Keywords: Unsupervised Learning, Deep Learning, Generative Modeling, Computer Vision, 3D Shape
TL;DR: Replication of GAN2Shape: an unsupervised 3D extraction method using pre-trained StyleGAN2 models.
Abstract: SCOPE OF REPRODUCIBILITY Pan et al. propose an unsupervised method named GAN2Shape that purportedly is able to recover 3D information stored in the weights of a pre-trained StyleGAN2 model, to produce 3D shapes from 2D images. We aim to reproduce the 3D shape recovery and identify its strengths and weaknesses. METHODOLOGY We re-implement the method proposed by Pan et al. with regards to 3D shape reconstruction, and extend their work. Our extensions include novel prior shapes and two new training techniques. Our code is available at https://anonymous.4open.science/r/GAN-2D-to-3D-03EF. While the code-base relating to GAN2Shape was largely rewritten, many external dependencies, which the original authors relied on, had to be imported. The project used 189 GPU hours in total, mostly using a single Nvidia K80, T4 or P100 GPU, and a negligible number of runs on a Nvidia V100 GPU. RESULTS We replicate the results of Pan et al. on a subset of the LSUN Cat, LSUN Car and CelebA datasets and observe varying degrees of success. We perform several experiments and illustrate the successes and shortcomings of the method. Our novel shape priors improve the 3D shape recovery in certain cases where the original shape prior was unsuitable.
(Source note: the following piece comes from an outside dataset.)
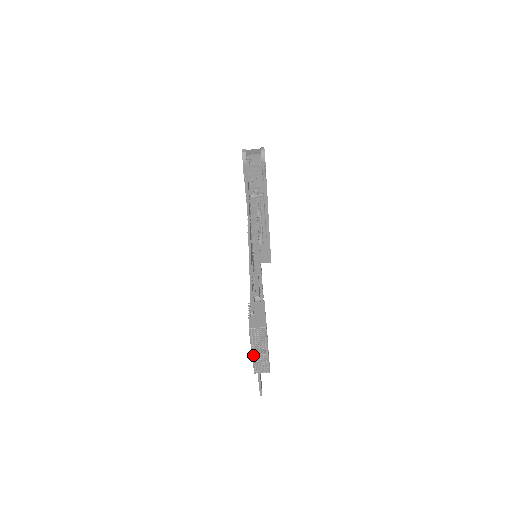
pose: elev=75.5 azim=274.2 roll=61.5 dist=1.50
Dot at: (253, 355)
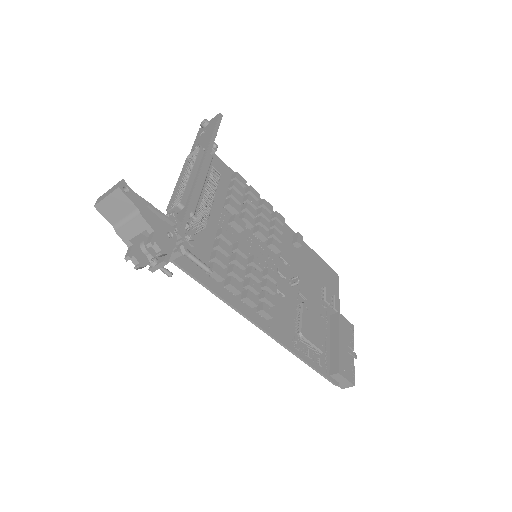
Dot at: occluded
Our generalized training approach shows initial promise but has to be confirmed with increased computational resources. WHAT WAS EASY? The original code is easily runnable on the correct machine type (Linux operating system and CUDA 9.2 compatible GPU) for the specific datasets used by the authors. WHAT WAS DIFFICULT? Porting the model to a new dataset, problem setting or a different machine type is far from trivial. The poor cohesion of the original code makes interpretation very difficult, and that is why we took care to re-implement many parts of the code using the decoupling principle. The code depends on many external implementations which had to be made runnable, which caused a significant development bottleneck as we developed on Windows machines (contrary to the authors). The exact loss functions and the number of training steps were not properly reported in the original paper, which meant it had to be deduced from their code. Certain calculations required advanced knowledge of light-transport theory, which had no familiarity to us, and had to be mimicked and could not be verified. COMMUNICATION WITH THE ORIGINAL AUTHORS We did not communicate with the original authors.
Paper Url: https://openreview.net/forum?id=FGqiDsBUKL0
Paper Venue: ICLR 2021
Supplementary Material: zip